Relative newbie to getting my system working, so pls excuse some basic questions.

Problem is this:  I have a Netgear wireless router with a WG111v3 ethernet adaptor, which is running on Realtek 8187b client utility in order to get it to run on Mac.  This was until recently working perfectly.  I am not sure what changed as im not a futzer, however, i now cant get the network to recognise the wireless adaptor.

Under System Profiler, the specs against the USB High Speed Hub show as a Netgear WG111v3 (manufacturer, model, product ID etc etc), so the system recognises the USB device.  The device was attached with a cable, now its plugged directly into the USB socket to see whether it was the cable at fault - no change.  I have tested the socket with my USB camera and IPOD and it works perfectly.
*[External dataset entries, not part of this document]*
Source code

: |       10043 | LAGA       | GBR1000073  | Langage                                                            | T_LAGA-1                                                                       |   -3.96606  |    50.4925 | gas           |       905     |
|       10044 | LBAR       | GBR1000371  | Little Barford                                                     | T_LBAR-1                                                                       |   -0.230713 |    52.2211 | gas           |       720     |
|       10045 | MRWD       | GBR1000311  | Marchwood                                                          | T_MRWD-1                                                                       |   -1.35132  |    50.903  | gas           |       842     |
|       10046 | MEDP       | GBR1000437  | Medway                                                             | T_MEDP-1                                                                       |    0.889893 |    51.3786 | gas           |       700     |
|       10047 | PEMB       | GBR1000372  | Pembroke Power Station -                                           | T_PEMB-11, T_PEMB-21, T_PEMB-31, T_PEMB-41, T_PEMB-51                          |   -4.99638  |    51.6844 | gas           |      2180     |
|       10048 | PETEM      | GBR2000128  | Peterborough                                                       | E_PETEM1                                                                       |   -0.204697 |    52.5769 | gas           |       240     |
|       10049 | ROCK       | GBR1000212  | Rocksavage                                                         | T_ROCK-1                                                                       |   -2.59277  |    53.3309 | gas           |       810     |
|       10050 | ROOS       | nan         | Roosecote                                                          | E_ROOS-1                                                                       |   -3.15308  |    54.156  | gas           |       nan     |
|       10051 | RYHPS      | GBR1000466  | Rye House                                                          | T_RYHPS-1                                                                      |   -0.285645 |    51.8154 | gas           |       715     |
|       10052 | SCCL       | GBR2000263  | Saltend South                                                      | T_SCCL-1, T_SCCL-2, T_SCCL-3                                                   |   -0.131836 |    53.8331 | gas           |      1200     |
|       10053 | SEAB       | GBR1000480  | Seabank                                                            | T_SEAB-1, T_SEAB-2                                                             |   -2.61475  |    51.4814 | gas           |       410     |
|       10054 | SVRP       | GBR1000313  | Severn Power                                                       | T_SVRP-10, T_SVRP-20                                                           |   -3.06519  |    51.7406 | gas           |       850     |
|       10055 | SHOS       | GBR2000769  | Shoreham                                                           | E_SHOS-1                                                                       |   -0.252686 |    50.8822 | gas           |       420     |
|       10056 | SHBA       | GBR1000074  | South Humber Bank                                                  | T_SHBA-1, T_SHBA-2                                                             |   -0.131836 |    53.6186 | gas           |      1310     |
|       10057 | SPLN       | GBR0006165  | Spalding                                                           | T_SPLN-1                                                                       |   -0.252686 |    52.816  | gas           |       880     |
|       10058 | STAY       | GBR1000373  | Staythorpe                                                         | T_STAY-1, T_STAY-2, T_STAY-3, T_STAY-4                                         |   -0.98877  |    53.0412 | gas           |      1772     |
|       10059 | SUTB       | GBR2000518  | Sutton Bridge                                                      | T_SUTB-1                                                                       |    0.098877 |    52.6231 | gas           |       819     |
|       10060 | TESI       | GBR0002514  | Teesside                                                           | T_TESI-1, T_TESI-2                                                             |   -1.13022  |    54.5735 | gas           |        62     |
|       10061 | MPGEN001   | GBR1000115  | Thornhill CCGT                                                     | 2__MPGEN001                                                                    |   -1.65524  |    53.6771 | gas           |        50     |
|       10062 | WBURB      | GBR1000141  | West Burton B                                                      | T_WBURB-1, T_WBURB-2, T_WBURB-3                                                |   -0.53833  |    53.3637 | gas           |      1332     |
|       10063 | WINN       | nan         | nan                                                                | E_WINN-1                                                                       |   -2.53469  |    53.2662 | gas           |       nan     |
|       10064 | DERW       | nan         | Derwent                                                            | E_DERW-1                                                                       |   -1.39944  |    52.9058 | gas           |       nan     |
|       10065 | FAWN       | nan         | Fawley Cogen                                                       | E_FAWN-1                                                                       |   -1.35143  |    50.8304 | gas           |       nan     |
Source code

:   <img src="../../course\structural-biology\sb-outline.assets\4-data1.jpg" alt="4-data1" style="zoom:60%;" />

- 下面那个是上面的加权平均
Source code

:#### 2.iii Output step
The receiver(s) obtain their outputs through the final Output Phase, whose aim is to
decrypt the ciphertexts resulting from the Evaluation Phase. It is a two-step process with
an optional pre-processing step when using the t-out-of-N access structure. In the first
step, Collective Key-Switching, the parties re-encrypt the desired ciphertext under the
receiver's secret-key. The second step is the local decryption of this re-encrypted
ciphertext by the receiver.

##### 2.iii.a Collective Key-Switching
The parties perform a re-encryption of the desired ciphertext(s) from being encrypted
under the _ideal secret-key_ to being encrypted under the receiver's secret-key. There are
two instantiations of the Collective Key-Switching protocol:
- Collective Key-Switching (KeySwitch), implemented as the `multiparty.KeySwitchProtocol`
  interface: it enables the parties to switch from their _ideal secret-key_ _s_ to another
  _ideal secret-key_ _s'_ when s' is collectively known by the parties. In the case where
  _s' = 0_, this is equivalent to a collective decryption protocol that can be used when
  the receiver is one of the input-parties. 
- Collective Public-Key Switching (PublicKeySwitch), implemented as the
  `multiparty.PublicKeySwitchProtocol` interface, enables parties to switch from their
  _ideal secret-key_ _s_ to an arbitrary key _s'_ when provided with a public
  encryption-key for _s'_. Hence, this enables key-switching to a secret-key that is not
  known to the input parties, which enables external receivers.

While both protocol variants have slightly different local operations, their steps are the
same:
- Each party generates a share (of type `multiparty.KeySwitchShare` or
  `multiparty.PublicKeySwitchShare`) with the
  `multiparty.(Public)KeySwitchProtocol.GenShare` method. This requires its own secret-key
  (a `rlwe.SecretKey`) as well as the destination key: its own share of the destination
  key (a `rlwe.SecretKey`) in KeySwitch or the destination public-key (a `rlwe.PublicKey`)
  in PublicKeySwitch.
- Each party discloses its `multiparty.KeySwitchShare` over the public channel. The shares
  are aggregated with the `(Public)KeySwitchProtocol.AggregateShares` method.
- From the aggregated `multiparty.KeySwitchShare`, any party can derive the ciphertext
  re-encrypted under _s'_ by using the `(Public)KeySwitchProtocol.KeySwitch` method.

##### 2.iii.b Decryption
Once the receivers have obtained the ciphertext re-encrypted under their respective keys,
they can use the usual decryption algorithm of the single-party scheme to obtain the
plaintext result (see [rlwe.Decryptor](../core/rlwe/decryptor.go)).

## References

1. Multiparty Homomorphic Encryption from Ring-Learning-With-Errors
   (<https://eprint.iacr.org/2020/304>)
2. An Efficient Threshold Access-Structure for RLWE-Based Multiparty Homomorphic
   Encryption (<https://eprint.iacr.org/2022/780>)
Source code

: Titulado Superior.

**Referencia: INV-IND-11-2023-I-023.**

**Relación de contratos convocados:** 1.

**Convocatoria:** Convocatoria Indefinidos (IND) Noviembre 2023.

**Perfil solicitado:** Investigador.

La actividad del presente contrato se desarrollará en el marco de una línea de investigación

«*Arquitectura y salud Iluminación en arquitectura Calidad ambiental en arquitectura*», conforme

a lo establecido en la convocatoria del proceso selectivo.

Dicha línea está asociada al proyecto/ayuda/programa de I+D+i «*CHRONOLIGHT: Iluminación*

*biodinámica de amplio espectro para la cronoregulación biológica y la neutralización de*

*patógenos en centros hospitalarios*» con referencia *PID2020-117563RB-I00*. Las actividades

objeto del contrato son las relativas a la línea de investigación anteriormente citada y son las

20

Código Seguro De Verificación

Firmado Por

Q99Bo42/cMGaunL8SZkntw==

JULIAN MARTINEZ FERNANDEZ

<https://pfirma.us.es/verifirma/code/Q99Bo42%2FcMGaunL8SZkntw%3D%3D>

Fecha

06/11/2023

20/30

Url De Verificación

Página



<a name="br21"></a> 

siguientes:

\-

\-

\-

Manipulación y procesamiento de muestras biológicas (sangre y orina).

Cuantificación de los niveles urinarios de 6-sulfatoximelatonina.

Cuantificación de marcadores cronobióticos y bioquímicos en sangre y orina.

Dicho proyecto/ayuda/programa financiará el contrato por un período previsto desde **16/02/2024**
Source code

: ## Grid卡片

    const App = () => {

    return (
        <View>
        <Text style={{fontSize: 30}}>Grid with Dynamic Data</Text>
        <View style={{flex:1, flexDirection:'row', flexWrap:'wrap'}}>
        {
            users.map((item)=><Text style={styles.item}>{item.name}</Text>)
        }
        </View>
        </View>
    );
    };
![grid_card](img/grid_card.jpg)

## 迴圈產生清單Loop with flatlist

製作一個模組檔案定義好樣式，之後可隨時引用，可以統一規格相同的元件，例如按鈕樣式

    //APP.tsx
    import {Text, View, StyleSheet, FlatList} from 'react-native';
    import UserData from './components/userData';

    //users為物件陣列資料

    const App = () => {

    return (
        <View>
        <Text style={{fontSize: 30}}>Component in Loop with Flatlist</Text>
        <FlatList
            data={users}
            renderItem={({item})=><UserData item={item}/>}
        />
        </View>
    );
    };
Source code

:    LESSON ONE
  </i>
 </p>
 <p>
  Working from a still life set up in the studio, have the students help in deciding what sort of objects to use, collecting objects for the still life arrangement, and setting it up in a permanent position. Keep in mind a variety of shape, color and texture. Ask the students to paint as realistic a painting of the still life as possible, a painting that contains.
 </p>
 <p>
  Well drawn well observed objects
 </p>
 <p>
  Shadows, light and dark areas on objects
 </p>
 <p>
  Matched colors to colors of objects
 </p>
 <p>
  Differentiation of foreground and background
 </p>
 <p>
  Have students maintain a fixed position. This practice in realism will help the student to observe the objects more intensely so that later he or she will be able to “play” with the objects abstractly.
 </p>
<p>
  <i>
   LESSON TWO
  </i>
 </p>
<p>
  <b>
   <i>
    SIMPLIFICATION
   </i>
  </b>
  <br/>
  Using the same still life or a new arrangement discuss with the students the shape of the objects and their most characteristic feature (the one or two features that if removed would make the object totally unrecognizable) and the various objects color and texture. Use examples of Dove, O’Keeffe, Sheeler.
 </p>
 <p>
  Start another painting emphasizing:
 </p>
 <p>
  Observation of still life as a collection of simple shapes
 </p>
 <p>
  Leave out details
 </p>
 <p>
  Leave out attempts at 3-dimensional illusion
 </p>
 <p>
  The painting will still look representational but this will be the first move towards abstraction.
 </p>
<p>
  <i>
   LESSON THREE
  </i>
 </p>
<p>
Under System preferences, the system automatically generates a new network configuration called "Ethernet Adapter (en2)".  Using the DHCP setting, it does not recognise it at all, but if I enter the details manually, it does come up in the list of network options, but remains Status RED with the message "The cable for Ethernet Adapter (en2) is not plugged in".   Hmmmmm......

The adaptor quite happily flashes its blue light every so often, so its not dead per se.

Any thoughts about next steps or a new approach would be more than welcome, as im not quite sure what to do next.


----------



## gsahli (Apr 12, 2009)

You need to try that adapter with another computer.


----------